Task brief ▸ Return an exact copy of the data, starting at its first line and ending at the line that contains "pinky tip: (891, 956)", minus any pictures.

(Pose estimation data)
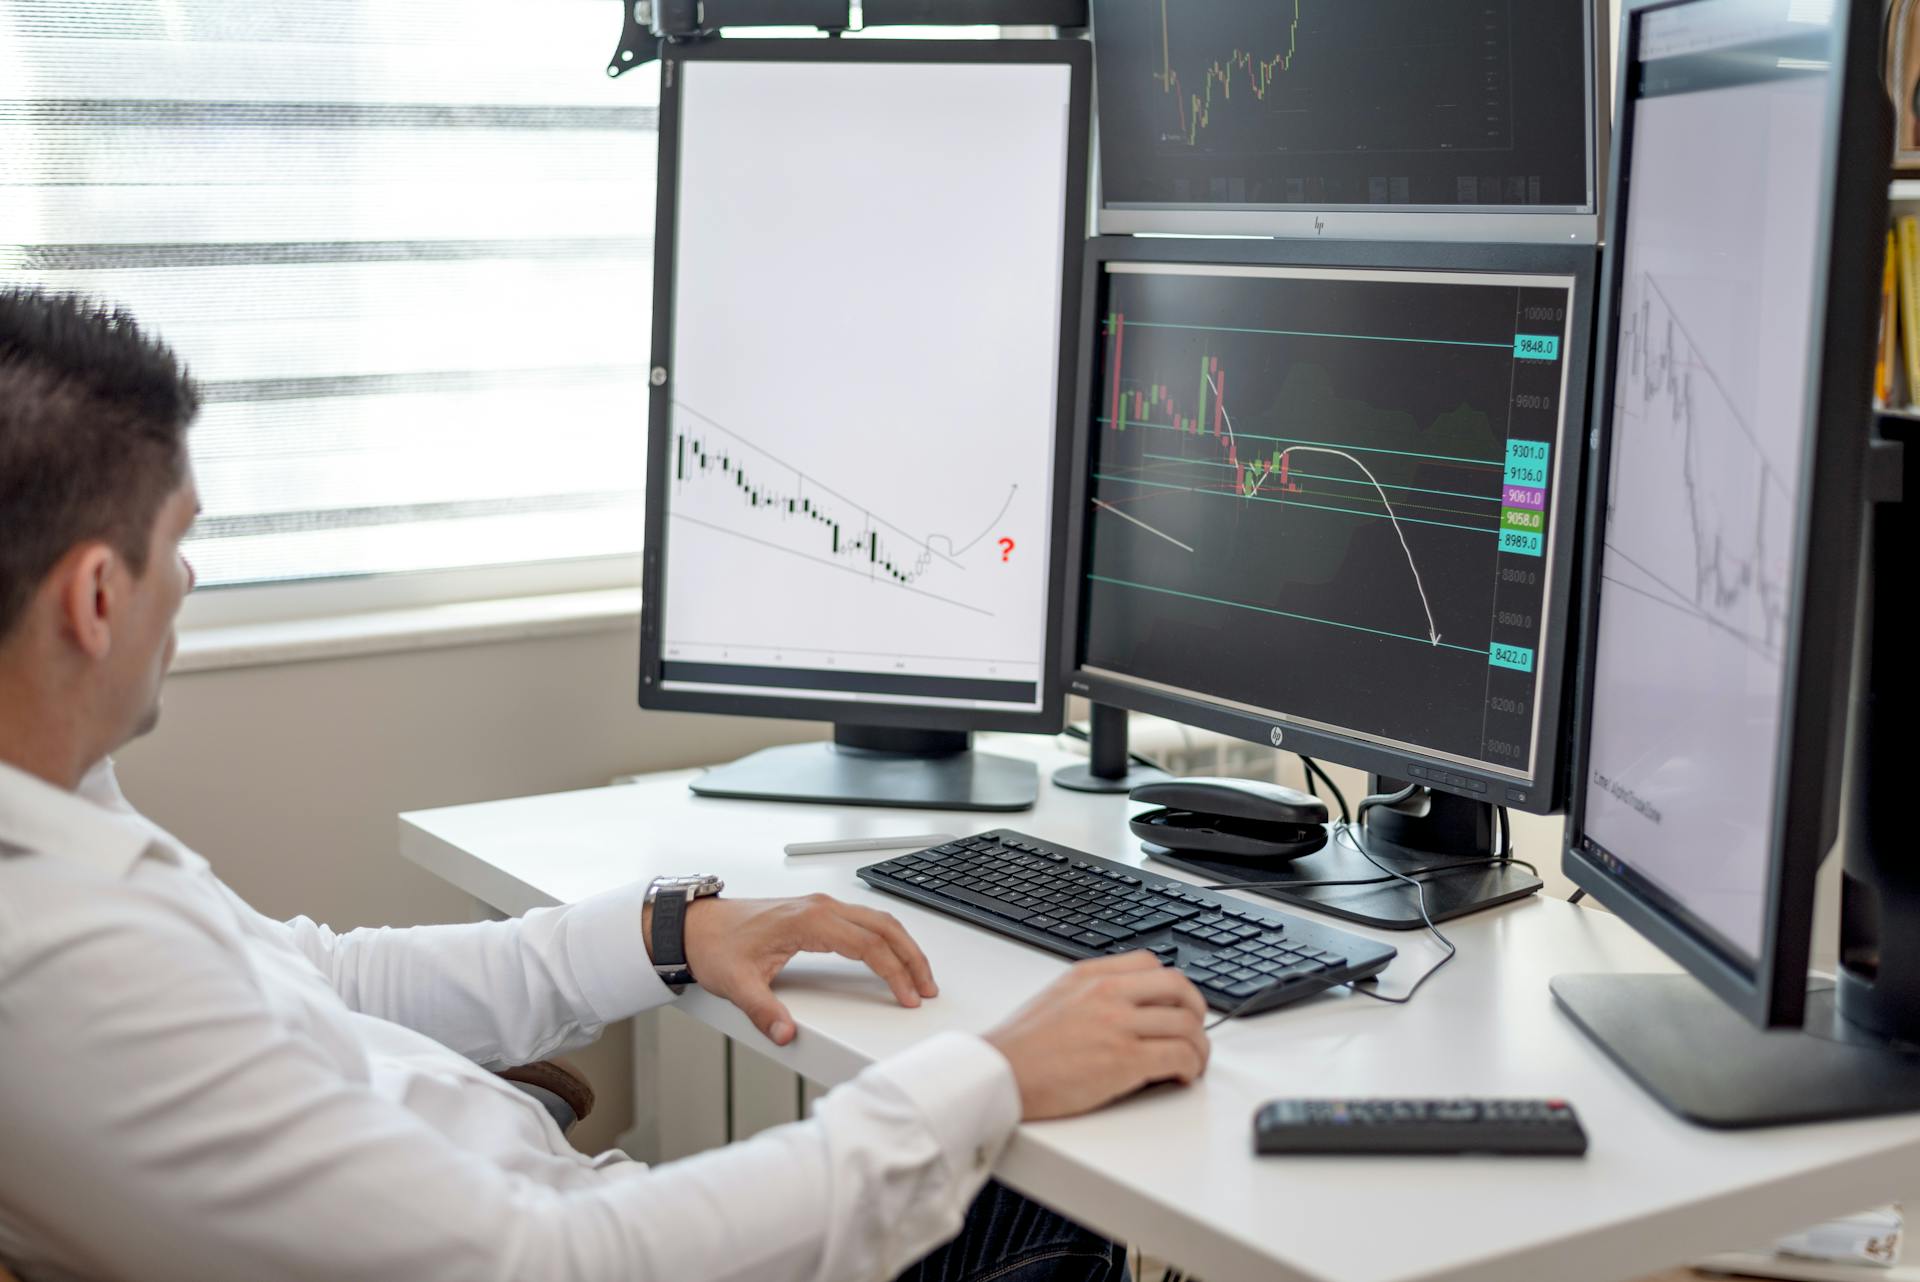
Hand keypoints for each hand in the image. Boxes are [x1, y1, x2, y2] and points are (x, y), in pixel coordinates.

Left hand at [664, 894, 938, 1045]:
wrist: (697, 926)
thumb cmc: (717, 945)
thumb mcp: (736, 983)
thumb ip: (763, 1011)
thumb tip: (785, 1034)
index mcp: (809, 921)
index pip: (868, 945)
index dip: (893, 972)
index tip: (908, 996)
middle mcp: (821, 908)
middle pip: (884, 927)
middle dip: (912, 957)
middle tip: (928, 988)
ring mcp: (821, 907)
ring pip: (878, 920)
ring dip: (903, 946)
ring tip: (919, 976)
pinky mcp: (818, 913)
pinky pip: (864, 921)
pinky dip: (886, 939)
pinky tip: (891, 956)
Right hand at [983, 952, 1209, 1120]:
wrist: (999, 1074)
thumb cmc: (1021, 1047)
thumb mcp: (1056, 998)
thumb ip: (1091, 994)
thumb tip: (1125, 1007)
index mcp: (1090, 975)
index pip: (1151, 963)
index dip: (1173, 987)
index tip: (1176, 1005)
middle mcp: (1108, 992)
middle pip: (1179, 987)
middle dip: (1196, 1011)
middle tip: (1194, 1033)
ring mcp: (1118, 1024)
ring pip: (1187, 1024)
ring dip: (1198, 1046)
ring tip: (1191, 1063)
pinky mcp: (1124, 1059)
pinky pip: (1179, 1055)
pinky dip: (1190, 1067)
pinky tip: (1180, 1077)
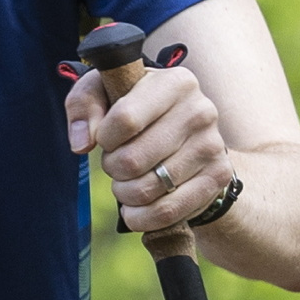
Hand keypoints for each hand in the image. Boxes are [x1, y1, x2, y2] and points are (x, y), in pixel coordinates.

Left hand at [65, 48, 231, 237]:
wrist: (188, 137)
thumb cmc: (138, 111)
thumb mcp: (105, 93)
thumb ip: (84, 104)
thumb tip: (82, 143)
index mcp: (175, 82)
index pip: (125, 119)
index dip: (105, 138)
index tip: (107, 138)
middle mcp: (201, 111)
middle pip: (132, 160)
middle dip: (113, 168)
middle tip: (117, 164)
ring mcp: (212, 146)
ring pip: (146, 189)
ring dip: (125, 193)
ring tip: (128, 181)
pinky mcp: (217, 178)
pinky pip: (167, 212)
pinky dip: (141, 217)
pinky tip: (136, 208)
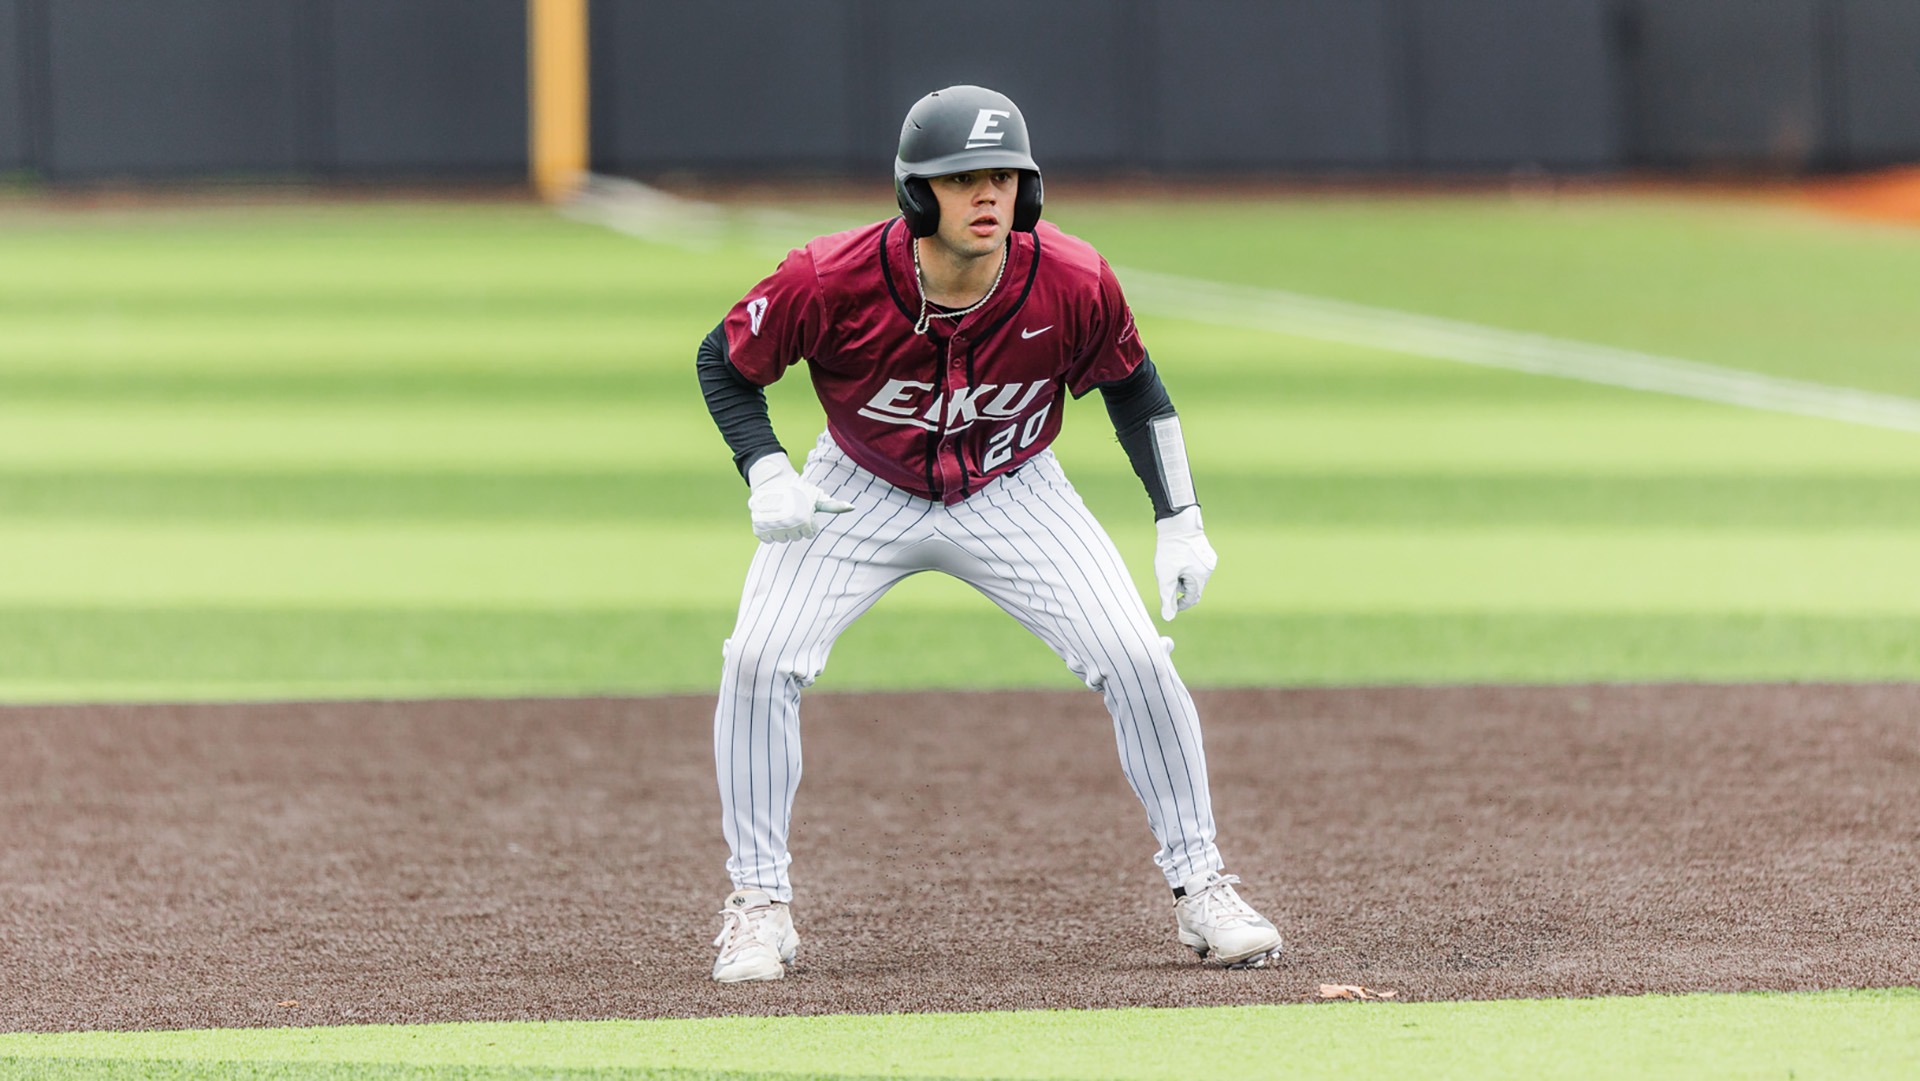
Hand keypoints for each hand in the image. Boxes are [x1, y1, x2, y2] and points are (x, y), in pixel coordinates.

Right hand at [746, 455, 853, 542]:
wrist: (772, 478)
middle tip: (792, 511)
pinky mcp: (759, 527)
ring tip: (782, 514)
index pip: (809, 535)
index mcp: (804, 519)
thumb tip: (853, 507)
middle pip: (796, 538)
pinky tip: (771, 519)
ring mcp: (772, 526)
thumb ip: (833, 506)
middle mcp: (788, 524)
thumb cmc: (798, 488)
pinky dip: (768, 532)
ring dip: (782, 530)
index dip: (808, 523)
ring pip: (782, 539)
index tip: (803, 511)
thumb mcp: (816, 496)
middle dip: (795, 527)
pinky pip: (767, 539)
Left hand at [1154, 505, 1215, 620]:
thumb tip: (1168, 617)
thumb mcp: (1165, 576)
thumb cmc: (1171, 549)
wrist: (1178, 522)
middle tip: (1167, 576)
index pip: (1192, 599)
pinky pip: (1195, 565)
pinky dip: (1185, 566)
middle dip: (1179, 586)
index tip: (1169, 604)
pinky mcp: (1205, 550)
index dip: (1180, 604)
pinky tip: (1177, 556)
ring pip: (1193, 575)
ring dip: (1182, 576)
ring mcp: (1208, 558)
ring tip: (1171, 564)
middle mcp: (1209, 569)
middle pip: (1193, 587)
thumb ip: (1167, 598)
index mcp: (1201, 577)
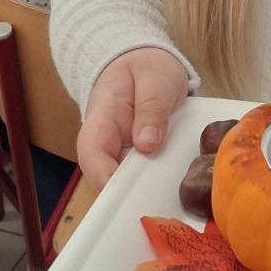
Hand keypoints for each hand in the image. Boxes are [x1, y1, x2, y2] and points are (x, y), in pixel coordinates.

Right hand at [76, 47, 188, 190]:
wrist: (144, 66)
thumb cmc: (146, 68)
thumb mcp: (155, 78)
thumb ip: (151, 108)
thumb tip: (147, 144)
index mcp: (101, 120)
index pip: (92, 156)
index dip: (107, 180)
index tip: (132, 193)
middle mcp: (105, 145)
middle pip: (107, 180)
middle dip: (132, 195)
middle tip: (162, 204)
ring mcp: (120, 155)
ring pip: (126, 185)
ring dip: (147, 193)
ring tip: (174, 201)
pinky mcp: (137, 161)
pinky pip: (143, 179)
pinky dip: (158, 185)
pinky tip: (178, 190)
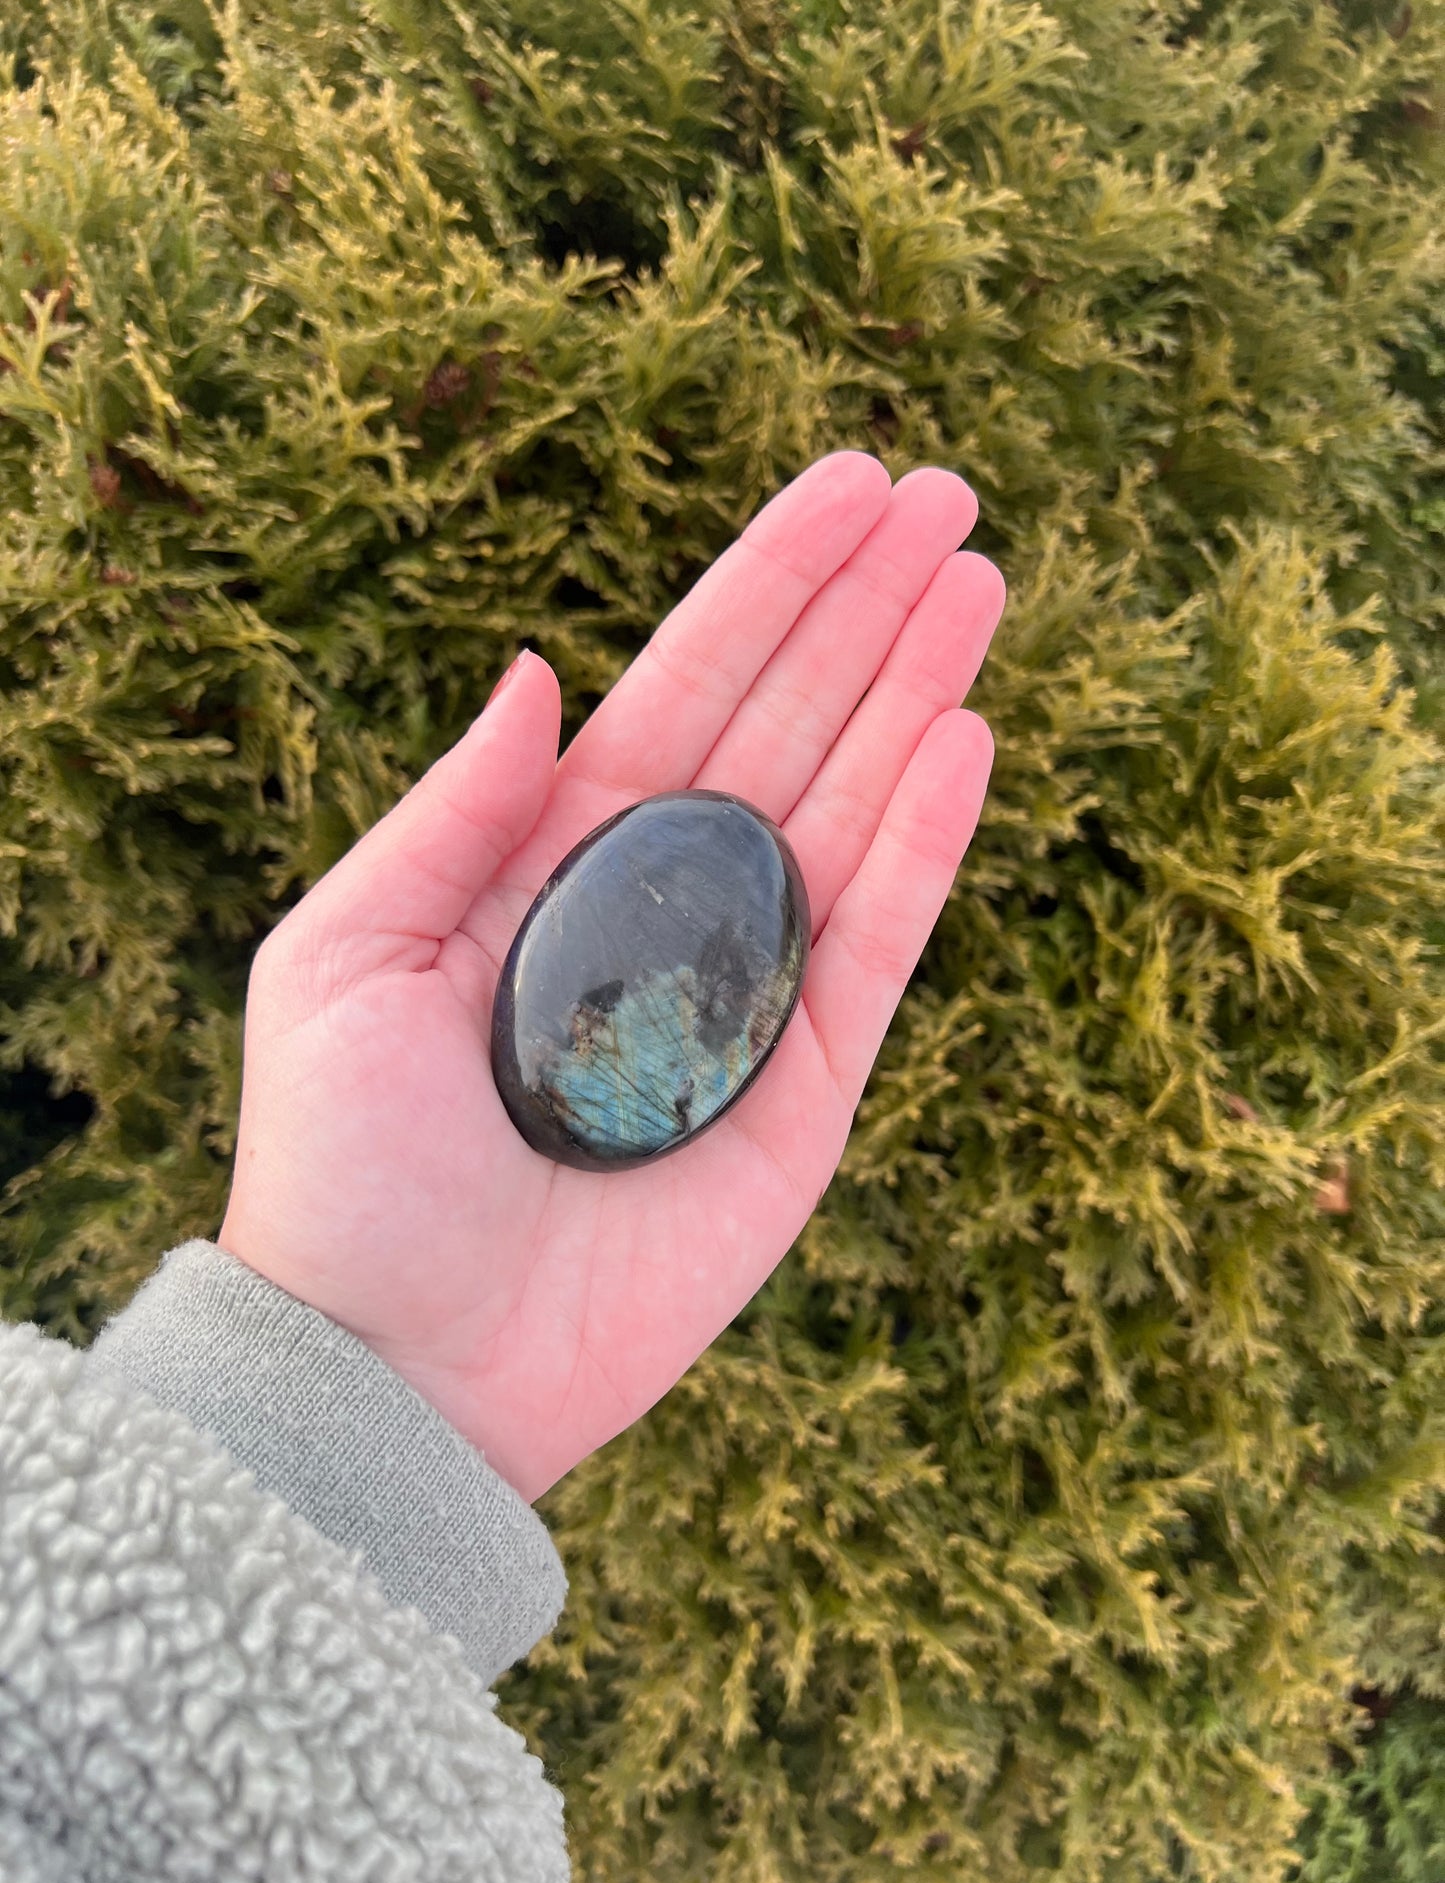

Written response ▸
Hand keypoints for each hand in the image. Boxes are [x1, y1, x2, y2] and points are (x, y), in pixel coordinates.

Left hand at [664, 894, 938, 1045]:
wrist: (697, 926)
thumb cmc: (717, 945)
thumb mcp: (736, 983)
thumb ip: (763, 1011)
thumb tip: (785, 1034)
index mcp: (809, 921)
index pip: (868, 945)
index dip: (893, 972)
index tip: (908, 996)
middle mcp: (821, 908)
middle pip: (884, 927)
middle dip: (912, 957)
middle tip: (928, 988)
ring mcp: (821, 907)
ring pip: (878, 920)
ring dip: (903, 946)
ring tip: (919, 976)
pinky mcp: (818, 913)
pinky pip: (864, 921)
pinky dip: (886, 939)
pinky tip: (891, 956)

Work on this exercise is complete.